What drives you, makes you passionate to write? Knowing your drivers can hep you identify the learning options that best suit you. Maybe you get a kick out of experimenting with ideas and storylines. Or capturing personal experiences. Or perhaps you like the technical challenge of a particular form. Or find research satisfying. Or discover reading your work out loud is the most enjoyable part of the writing process.

Your long-term goals

What do you ultimately want to achieve with your writing in terms of these outcomes:

* Skills 

* Material—books, poetry collections, screenplays, etc.

* Financial rewards—money, more or better career opportunities

* Recognition and readership—local, regional, national, international

How long do you expect to write? For example, once you’ve written your life story is that it for writing?  Or do you see yourself writing as long as you have the ability to do so?

What happens when you are faced with obstacles and lack of success? Setbacks make some people more determined to succeed. Others accept the obstacle—OK, I’ll never crack the NY Times best-seller list—modify their goals, and keep writing. And others stop writing and find another, rewarding interest.


Is it still . . . 

Whatever writing help you choose, regularly evaluate it to consider if it still meets your needs and interests.

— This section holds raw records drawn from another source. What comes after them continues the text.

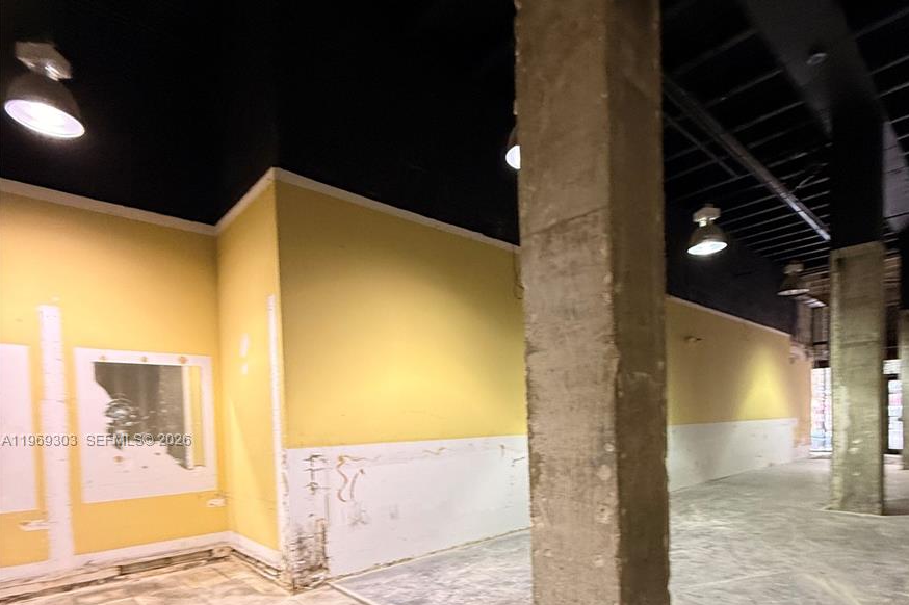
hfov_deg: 84.0
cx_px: 466
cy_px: 441
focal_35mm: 20
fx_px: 505
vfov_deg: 59.2
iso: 200
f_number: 2.2
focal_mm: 2.22
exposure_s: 1/60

Participating in a writing group may be useful at first, but as members come and go, you may find that its educational value for you has weakened. Continuing to join basic workshops may be comfortable but not challenge or provide new information.

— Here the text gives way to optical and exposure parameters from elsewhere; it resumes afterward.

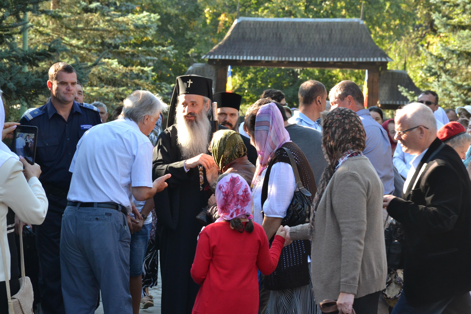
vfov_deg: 11.4
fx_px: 1570
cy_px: 157
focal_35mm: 120
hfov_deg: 17.1
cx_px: 236
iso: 800
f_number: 9
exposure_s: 1/160
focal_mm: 80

For your chosen help option, ask yourself—

  • Is it still moving me closer to my writing goals?
  • Is it still helping me identify my writing strengths and weaknesses?
  • Is it still helping me become a more skilled writer?
  • Is it still providing other benefits, e.g.,  networking with other writers?
2 Comments leave one →
  1. 29 September, 2014 8:11 am

    Hi Catbar, Yes, wading has the advantage of being more controllable, and it reduces the feeling of being overwhelmed. Lots of writers worry about deficiencies and let that erode their confidence. I try to follow the suggestion of a famous Australian writer: ‘Just write–you can always fix things up later.’ I find that helps keep me into creating rather than editing as I go.

    I haven’t looked into web-based writing groups for awhile, but they might suit you. Some of them have a huge number of members so it could be easier to find your special niche. Good luck!

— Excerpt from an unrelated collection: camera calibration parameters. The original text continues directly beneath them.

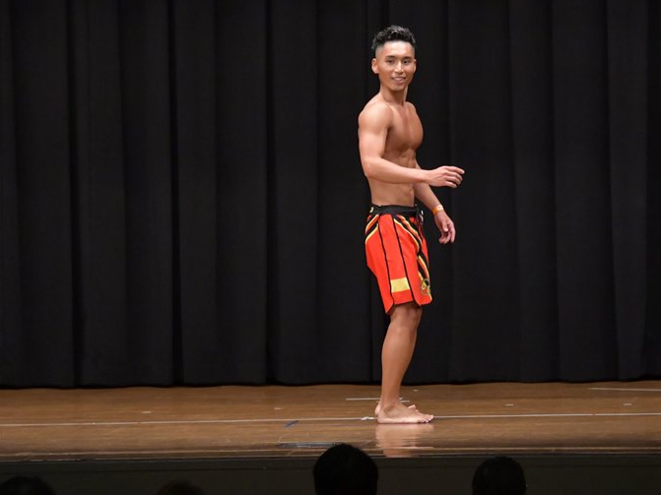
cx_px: 380
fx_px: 4601
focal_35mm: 241
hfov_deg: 8.2
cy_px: 245
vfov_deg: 6.2
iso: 6400
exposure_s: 1/400
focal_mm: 145
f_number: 5.6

  2. 28 September, 2014 7:35 pm

    I’d definitely be a ‘wader’. Too much of anything and everything too soon and too fast and all at once completely overwhelms and ‘petrifies’ me! Actually, I feel I’m getting too much of real life (RL) which is inhibiting me from writing much at all. To me, RL equates the certainty of getting interrupted, guilt over neglected chores, never having enough timeless time, and my health means I feel constantly fatigued.

    What has driven me to write in the past – and still would – is wanting to make a story out of my beliefs, and what I consider to be fair or unjust; wrongs I would like to see righted; my idea of a more ideal world and society; ‘goodie’ versus ‘baddie’. I enjoy writing dialogue – often provocative, ironic, parodical, and I love description.

    Which brings me to what I see as my weaknesses in my writing, and what I feel I should fight against. I am sure I over-describe – I’m a very sensual visual person. I also find it hard to keep track of things, and am not good at interconnection, so another weakness, I feel, is that my stories tends to end up compartmentalized and linear, instead of being ‘skilfully woven’ and ‘multi-layered’.

    When I’m reading something, first and foremost I enjoy a good pacy undemanding potboiler, full of relatable-to human interraction and contention. So I try to make my stories fairly fast-paced (and try to fight that tendancy to overdescribe!) and try to show not tell – another pitfall for me as I’m often in a quandary as to when to show and when to tell.

    Goals? Mostly just self-satisfaction for myself and getting my beliefs etc down in writing. I don’t hold much hope of ever being seriously published, though it would be great to discover other likeminded people – and even perhaps find I’ve done a bit of ‘consciousness-raising’ (!). Trouble is: I don’t feel I fit in to any ‘genre’. (Story of my life, really!).